Text excerpt:
====

Ans. Application of Merkle trees :  

• 1. Merkle trees are used in distributed systems for efficient data verification. 
• 2. Merkle trees can be used to verify any kind of data stored, handled and transferred in and between computers. 
• 3. Merkle trees help ensure that data blocks received from other peers in a peer-to-peer network are received undamaged and unaltered. 
• 4. Merkle trees can be used to check that other peers in a peer-to-peer network do not lie and send fake blocks. 
• 5. Merkle trees can be used to check inconsistencies.

Use of Merkle trees in blockchains: Following are various Merkle tree implementations in blockchains : 

• 1. Git, a distributed version control system, is one of the most widely used. Git uses Merkle tree to store its data (source). 
• 2. Interplanetary File System, a peer-to-peer distributed protocol, uses Merkle tree to provide a solution for private file storage in the blockchain. 
• 3. Apache Cassandra uses Merkle Trees to detect inconsistencies in replicas. 
• 4. Amazon DynamoDB, a No-SQL distributed databases, use Merkle trees to control discrepancies. 
• 5. Ethereum also uses a Merkle Tree, but a different type than Bitcoin. Ethereum uses a Merkle Patricia Trie.

Section 3 : Essential Questions in Blockchain Architecture Design

a. What are function modifiers in solidity? How is blockchain distributed ledger different from a traditional ledger ?  

Ans. Function Modifiers in Solidity : 

• 1. Function Modifiers are code that can be run before and/or after a function call.  
• 2. Function Modifiers are used to modify the behaviour of a function. 
• 3. Function Modifiers can be used to : 
  • i. Restrict access 
  • ii. Validate inputs  
  • iii. Guard against reentrancy hack 

b. What is the concept of double spending ? What is a DAPPS in blockchain ? 

Ans. Double Spending : 

• 1. A potential issue with a digital currency scheme that allows the same digital token to be spent more than once is double-spending.
• 2. A digital token, unlike cash, is formed of a digital file that can be duplicated or modified.
• 3. The simplicity with which digital currency can be copied is the root cause of double-spending.
• 4. Double-spending generates inflation by creating new copies of previously unexisting currency.
• 5. Central clearing counterparty and blockchain are the major solutions for combating double-spending.
• 6. Blind signatures and secret splitting are fundamental cryptographic approaches for preventing double-spending.

DAPPS in blockchain :

• 1. A decentralised application (dapp) is a decentralised network-based programme that combines a smart contract and a frontend user interface.
• 2. A dapp’s backend code is hosted on a decentralised peer-to-peer network.
• 3. To make calls to its backend, a dapp can contain frontend code and user interfaces built in any language.
• 4. Its frontend can be hosted on decentralised storage systems like the InterPlanetary File System (IPFS).

Section 4 : Previous Questions in Blockchain Architecture Design

a. Write and explain the blockchain architecture in depth. What are the primary benefits of immutability in blockchaining ?

====

Stored items from a collection
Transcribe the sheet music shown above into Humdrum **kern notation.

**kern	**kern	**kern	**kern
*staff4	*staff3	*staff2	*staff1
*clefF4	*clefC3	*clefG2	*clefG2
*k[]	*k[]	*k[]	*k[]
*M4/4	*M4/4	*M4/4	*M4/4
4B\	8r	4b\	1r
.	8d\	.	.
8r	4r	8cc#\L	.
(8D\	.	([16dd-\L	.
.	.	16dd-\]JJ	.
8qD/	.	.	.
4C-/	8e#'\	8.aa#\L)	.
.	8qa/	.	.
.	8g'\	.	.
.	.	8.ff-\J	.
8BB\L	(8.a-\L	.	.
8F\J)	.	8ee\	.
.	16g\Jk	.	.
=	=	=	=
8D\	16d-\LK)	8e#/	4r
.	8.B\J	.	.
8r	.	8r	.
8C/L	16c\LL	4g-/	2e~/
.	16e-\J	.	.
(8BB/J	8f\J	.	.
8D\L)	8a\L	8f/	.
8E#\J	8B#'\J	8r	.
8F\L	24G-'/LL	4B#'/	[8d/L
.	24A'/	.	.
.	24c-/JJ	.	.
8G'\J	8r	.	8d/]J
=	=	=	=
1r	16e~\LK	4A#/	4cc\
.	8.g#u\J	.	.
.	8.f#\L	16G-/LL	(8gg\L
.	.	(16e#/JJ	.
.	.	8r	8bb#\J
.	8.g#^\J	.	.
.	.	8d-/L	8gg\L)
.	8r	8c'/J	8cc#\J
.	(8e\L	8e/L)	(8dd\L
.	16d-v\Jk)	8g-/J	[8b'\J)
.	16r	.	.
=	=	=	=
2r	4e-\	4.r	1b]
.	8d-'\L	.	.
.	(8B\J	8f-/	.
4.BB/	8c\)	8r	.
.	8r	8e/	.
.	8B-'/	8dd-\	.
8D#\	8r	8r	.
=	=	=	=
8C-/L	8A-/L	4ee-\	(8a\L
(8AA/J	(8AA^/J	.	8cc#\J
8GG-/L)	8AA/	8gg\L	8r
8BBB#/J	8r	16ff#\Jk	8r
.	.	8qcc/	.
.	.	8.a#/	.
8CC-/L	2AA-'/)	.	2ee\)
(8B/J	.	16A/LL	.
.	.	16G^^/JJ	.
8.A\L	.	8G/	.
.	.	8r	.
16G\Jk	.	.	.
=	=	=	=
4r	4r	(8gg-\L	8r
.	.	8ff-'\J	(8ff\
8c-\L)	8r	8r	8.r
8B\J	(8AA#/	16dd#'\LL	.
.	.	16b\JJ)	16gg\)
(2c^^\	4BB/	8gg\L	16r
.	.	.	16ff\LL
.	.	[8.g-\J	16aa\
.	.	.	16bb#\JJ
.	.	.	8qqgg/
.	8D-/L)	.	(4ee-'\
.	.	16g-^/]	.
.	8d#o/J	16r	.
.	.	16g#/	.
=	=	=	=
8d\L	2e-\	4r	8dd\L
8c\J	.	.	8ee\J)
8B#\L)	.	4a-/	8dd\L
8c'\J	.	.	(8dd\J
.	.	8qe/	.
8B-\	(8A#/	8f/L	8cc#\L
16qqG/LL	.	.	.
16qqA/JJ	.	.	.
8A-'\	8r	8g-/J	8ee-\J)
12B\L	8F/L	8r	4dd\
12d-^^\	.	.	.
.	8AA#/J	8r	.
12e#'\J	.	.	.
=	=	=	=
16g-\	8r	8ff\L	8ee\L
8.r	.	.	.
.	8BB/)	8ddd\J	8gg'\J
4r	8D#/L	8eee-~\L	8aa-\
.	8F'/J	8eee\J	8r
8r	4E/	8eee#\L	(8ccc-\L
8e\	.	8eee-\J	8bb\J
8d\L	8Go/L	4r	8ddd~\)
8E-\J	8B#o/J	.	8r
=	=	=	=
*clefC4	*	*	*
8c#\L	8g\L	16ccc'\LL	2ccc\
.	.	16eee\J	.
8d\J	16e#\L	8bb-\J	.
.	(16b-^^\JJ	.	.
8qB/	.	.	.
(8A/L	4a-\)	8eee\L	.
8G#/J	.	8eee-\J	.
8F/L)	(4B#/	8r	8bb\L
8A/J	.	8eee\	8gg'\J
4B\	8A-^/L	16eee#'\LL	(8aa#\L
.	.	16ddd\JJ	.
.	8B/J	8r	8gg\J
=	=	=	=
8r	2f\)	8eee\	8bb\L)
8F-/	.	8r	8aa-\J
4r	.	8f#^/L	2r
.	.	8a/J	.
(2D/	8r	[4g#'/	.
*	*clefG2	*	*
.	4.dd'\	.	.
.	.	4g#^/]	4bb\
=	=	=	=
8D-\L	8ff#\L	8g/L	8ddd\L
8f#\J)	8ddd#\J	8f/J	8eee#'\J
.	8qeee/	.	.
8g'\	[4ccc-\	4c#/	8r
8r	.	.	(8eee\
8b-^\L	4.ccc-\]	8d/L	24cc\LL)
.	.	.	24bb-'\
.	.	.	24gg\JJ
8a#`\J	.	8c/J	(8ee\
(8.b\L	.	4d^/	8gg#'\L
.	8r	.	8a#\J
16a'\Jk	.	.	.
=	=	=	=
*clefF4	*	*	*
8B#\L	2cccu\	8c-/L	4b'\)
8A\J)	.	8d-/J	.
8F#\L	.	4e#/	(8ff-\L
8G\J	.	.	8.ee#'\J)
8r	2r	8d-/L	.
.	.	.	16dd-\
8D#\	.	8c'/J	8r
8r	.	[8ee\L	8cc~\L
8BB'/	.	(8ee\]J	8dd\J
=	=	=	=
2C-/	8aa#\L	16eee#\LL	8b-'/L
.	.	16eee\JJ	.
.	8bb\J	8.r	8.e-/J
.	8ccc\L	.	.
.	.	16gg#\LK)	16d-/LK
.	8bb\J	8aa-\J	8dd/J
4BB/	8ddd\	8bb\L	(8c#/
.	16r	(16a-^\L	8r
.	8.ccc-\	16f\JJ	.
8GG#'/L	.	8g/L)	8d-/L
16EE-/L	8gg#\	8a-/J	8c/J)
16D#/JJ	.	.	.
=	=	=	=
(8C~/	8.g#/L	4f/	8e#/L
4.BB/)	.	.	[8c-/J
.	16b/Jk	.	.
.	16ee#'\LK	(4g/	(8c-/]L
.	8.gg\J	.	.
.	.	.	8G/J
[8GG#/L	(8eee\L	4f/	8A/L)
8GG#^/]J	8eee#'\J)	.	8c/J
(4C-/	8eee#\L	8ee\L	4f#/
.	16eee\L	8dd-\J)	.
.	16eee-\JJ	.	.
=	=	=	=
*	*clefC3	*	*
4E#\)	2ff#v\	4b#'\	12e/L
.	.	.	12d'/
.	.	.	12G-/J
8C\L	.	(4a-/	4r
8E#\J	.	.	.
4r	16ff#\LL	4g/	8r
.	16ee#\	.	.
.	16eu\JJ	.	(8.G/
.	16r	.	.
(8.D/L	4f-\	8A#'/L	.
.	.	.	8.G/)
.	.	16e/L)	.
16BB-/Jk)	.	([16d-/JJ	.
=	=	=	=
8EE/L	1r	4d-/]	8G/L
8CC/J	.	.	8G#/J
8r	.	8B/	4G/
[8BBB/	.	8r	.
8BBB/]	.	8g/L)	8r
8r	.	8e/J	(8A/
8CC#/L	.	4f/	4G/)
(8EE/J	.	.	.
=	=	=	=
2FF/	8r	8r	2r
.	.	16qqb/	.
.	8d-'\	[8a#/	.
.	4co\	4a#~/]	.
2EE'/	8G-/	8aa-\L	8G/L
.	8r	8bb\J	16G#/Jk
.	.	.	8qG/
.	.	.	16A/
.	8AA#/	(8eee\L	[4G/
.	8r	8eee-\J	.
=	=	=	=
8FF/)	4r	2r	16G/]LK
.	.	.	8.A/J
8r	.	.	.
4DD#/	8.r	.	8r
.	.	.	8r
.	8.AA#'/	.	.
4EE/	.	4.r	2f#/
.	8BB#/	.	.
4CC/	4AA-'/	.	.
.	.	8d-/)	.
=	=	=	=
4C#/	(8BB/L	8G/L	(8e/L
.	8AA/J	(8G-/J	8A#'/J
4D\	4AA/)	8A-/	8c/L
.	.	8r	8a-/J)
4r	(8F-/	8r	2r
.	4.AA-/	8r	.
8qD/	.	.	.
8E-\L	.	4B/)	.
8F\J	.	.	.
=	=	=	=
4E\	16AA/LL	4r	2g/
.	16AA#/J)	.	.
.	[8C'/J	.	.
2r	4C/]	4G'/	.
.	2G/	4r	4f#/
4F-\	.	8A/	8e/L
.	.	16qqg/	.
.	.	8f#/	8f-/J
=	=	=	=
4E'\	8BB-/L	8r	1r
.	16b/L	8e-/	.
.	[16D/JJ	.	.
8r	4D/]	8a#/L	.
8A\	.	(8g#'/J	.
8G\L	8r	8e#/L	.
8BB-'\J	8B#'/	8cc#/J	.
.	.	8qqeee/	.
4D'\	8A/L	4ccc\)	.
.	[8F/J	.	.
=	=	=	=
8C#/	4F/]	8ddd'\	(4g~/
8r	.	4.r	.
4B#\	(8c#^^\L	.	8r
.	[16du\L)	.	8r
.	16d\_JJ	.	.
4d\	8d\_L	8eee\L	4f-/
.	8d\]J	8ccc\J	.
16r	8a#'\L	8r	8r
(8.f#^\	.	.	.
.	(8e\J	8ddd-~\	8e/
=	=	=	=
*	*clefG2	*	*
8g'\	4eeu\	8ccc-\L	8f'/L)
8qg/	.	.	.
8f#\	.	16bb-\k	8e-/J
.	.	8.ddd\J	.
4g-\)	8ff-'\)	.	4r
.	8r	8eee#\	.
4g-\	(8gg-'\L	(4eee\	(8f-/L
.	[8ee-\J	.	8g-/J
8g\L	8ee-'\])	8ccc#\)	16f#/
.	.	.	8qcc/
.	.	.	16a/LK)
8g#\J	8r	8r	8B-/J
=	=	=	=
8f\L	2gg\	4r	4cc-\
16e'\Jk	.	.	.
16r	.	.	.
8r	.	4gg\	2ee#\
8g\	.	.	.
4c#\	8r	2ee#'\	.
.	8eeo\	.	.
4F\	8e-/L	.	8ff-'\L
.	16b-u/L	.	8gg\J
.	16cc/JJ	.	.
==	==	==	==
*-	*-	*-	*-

====

Exercises:
a) Return every line of the rows above that contains the string "kern".
b) Write what comes next in the blockchain study notes, picking up after their last sentence.

Answers for the tasks:
a)
Transcribe the sheet music shown above into Humdrum **kern notation.
**kern	**kern	**kern	**kern

b)
Ans. The following diagram displays the layered architecture of blockchain :

• A. Hardware / Infrastructure layer : 
  • 1. Blockchain is a peer-to-peer network of computers that computes, validates, and records transactions in an orderly format in a shared ledger.
  • 2. A node is a computer in a peer-to-peer network. These nodes are scattered and decentralised.
  • 3. Transactions are validated, organised into blocks, and broadcasted to the blockchain network by nodes.
  • 4. Once consensus has been reached, nodes commit the block to the blockchain network and update their local ledger copy.
• B. Data layer :
  • 1. Blockchain is a decentralised, massively replicated database (distributed ledger) in which transactions are organised in blocks and distributed across a P2P network.
  • 2. This database stores the current state of all accounts.
  • 3. A blockchain’s data structure can be described as a linked list of blocks in which transactions are ordered.
  • 4. The data structure of the blockchain consists of two basic components: pointers and a linked list.
  • 5. Pointers are variables that point to the position of another variable.
  • 6. A linked list is a chained list of blocks, each with data and a pointer to the previous block.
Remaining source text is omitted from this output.